TASK DETAILS =>
Search the entries for the word "wash" and return every line where it is found.
*** SOURCE RECORDS Section Begins ***
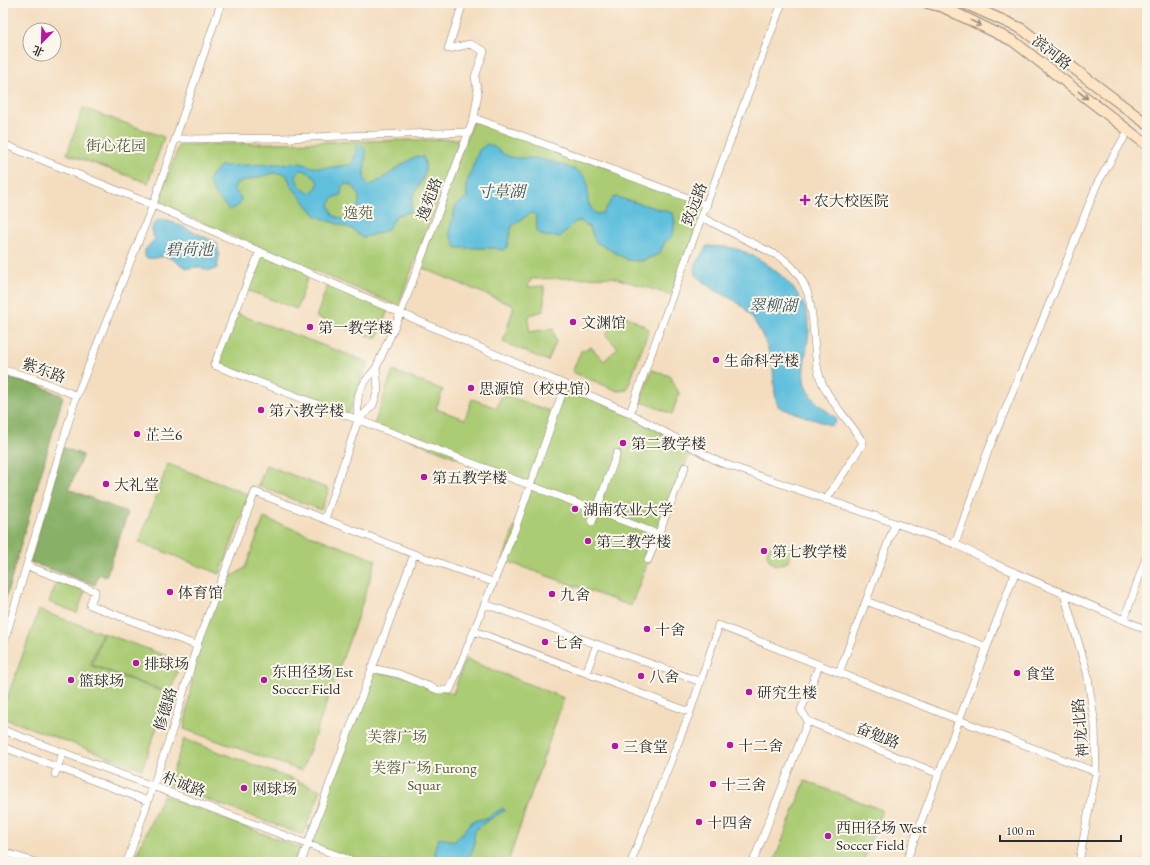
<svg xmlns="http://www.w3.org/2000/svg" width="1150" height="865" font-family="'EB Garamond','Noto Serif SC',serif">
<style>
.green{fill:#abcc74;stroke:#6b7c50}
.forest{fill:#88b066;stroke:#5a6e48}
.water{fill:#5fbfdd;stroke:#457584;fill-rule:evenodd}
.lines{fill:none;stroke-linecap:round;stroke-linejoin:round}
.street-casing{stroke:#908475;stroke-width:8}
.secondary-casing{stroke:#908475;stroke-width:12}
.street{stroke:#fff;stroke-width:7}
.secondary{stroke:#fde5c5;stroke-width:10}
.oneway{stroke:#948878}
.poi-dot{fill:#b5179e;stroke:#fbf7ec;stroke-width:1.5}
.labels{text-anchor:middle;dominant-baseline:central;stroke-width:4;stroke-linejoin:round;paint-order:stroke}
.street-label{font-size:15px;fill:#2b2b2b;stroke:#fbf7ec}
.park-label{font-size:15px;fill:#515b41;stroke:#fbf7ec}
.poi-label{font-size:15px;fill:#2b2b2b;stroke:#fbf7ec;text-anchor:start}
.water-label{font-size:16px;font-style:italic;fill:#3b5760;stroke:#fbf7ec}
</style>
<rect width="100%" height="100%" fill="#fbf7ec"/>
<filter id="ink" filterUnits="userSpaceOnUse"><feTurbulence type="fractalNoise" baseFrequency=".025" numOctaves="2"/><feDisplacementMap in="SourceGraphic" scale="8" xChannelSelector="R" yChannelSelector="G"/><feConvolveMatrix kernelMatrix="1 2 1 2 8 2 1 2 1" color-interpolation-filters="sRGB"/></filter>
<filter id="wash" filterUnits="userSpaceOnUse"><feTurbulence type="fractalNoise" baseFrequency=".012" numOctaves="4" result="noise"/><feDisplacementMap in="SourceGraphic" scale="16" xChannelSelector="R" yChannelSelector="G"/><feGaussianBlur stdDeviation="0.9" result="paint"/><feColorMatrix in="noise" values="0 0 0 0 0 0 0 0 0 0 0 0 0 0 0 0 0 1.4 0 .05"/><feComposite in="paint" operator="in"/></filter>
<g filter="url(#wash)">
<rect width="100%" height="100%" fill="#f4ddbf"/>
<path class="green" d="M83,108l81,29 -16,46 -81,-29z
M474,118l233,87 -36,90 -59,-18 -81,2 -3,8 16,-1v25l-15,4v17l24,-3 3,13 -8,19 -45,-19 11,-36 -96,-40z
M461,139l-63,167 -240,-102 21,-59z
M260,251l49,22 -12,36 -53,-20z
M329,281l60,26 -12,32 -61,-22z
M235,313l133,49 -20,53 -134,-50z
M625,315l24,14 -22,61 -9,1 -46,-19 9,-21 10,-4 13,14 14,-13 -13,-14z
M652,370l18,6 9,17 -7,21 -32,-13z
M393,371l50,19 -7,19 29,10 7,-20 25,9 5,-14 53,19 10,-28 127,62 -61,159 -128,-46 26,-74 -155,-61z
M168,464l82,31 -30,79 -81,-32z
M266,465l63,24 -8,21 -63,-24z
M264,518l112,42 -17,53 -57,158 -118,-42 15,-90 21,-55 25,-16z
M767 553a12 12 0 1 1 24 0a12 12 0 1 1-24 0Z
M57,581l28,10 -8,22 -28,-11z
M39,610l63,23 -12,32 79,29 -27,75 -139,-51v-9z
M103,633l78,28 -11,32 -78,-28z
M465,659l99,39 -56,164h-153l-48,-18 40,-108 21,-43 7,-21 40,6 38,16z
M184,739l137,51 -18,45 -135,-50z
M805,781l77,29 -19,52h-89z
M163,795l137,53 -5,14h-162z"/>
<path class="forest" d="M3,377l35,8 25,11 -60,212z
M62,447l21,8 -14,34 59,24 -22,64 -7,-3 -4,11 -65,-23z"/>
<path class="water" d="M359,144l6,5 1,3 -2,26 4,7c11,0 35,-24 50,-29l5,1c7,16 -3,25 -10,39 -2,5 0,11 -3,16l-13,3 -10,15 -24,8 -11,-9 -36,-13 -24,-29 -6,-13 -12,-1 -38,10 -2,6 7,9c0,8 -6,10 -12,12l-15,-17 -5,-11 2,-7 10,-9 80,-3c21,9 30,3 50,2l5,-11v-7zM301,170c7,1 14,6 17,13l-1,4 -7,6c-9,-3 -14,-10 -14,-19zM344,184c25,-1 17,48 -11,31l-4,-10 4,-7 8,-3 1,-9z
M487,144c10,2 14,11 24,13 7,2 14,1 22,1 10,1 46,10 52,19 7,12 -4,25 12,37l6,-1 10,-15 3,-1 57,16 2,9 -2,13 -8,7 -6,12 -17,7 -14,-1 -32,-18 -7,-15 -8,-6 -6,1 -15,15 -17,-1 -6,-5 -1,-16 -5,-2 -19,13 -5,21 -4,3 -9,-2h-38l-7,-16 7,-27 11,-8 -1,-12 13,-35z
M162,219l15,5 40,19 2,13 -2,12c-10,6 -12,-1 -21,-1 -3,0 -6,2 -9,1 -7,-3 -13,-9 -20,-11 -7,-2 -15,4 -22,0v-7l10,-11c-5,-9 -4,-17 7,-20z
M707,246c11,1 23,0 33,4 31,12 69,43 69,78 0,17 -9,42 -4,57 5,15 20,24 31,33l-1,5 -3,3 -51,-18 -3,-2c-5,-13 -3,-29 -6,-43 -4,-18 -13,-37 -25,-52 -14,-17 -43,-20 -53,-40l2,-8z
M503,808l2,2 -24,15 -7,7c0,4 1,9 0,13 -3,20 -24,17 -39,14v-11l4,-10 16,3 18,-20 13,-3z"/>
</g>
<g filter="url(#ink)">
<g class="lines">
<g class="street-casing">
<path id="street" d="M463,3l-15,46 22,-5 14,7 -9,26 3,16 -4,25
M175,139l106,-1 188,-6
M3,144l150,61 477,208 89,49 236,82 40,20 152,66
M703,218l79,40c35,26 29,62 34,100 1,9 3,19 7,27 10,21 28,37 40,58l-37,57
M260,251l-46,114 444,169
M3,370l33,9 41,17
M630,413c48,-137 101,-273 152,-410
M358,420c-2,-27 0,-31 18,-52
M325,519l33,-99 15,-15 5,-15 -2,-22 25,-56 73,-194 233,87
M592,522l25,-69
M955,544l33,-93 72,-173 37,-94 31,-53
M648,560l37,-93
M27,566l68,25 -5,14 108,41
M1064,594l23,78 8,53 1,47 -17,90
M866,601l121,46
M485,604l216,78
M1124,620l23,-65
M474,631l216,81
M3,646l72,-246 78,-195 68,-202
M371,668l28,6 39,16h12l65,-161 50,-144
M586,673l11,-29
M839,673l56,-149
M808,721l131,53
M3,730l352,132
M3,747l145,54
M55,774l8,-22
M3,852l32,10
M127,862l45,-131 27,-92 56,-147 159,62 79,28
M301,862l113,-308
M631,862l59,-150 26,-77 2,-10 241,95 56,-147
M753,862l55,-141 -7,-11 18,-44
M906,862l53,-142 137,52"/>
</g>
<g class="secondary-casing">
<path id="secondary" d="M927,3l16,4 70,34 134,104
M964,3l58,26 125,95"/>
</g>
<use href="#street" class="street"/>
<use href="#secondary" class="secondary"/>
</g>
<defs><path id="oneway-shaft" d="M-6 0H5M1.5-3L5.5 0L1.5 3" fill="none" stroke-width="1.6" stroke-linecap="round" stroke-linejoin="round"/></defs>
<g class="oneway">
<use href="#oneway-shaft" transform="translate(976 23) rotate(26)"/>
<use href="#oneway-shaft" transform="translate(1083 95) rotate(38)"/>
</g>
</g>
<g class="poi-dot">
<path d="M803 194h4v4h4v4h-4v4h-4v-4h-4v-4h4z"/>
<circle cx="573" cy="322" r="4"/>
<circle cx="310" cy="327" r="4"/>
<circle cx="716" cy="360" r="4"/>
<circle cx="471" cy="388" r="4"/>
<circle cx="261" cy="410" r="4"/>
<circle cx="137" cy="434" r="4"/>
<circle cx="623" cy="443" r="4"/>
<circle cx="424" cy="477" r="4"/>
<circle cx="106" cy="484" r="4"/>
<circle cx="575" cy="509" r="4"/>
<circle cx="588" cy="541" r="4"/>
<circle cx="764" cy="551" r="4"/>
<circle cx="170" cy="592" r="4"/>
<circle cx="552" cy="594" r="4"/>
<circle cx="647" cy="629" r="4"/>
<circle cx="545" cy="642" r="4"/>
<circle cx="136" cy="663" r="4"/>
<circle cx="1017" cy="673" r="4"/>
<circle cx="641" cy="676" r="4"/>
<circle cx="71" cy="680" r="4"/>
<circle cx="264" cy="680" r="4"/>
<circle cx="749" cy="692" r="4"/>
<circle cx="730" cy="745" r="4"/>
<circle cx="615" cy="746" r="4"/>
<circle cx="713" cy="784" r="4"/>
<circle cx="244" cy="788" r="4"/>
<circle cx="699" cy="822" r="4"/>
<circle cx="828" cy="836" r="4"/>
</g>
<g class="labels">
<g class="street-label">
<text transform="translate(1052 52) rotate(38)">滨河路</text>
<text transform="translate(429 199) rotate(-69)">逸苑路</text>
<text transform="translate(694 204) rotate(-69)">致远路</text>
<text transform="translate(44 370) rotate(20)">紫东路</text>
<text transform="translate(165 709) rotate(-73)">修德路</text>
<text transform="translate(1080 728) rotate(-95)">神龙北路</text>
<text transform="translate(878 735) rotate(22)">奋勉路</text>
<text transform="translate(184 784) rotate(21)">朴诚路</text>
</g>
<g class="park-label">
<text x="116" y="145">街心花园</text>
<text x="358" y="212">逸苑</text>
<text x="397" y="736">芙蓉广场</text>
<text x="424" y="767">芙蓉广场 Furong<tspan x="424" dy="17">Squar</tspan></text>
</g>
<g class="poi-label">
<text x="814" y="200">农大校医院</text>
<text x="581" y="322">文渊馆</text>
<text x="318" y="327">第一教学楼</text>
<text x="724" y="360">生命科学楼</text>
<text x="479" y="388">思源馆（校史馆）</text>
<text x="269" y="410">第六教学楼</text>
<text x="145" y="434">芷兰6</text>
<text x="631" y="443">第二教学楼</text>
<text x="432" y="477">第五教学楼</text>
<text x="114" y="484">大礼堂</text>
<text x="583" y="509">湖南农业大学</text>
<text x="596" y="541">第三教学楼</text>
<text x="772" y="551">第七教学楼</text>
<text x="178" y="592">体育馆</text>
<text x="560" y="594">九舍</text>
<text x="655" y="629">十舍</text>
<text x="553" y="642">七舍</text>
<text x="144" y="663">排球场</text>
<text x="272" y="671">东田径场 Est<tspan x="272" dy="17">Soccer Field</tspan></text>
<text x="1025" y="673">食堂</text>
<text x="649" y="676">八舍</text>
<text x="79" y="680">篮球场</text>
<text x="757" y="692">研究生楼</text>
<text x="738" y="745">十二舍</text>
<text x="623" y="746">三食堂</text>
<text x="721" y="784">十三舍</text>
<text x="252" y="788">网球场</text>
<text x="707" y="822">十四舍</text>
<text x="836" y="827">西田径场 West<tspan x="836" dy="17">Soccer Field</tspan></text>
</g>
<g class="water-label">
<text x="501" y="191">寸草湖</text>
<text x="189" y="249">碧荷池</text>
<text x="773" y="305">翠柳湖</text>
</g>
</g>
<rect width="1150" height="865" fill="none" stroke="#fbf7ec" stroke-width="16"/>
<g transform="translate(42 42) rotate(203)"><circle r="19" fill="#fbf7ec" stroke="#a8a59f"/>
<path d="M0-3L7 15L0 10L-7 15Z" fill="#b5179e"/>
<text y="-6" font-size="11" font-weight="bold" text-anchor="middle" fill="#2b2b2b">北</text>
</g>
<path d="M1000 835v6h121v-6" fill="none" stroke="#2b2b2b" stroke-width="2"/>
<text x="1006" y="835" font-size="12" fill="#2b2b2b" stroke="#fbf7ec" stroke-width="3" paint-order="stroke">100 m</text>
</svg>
*** SOURCE RECORDS Section Ends ***
YOUR SOLUTION =>
<filter id="wash" filterUnits="userSpaceOnUse"><feTurbulence type="fractalNoise" baseFrequency=".012" numOctaves="4" result="noise"/><feDisplacementMap in="SourceGraphic" scale="16" xChannelSelector="R" yChannelSelector="G"/><feGaussianBlur stdDeviation="0.9" result="paint"/><feColorMatrix in="noise" values="0 0 0 0 0 0 0 0 0 0 0 0 0 0 0 0 0 1.4 0 .05"/><feComposite in="paint" operator="in"/></filter>
<g filter="url(#wash)">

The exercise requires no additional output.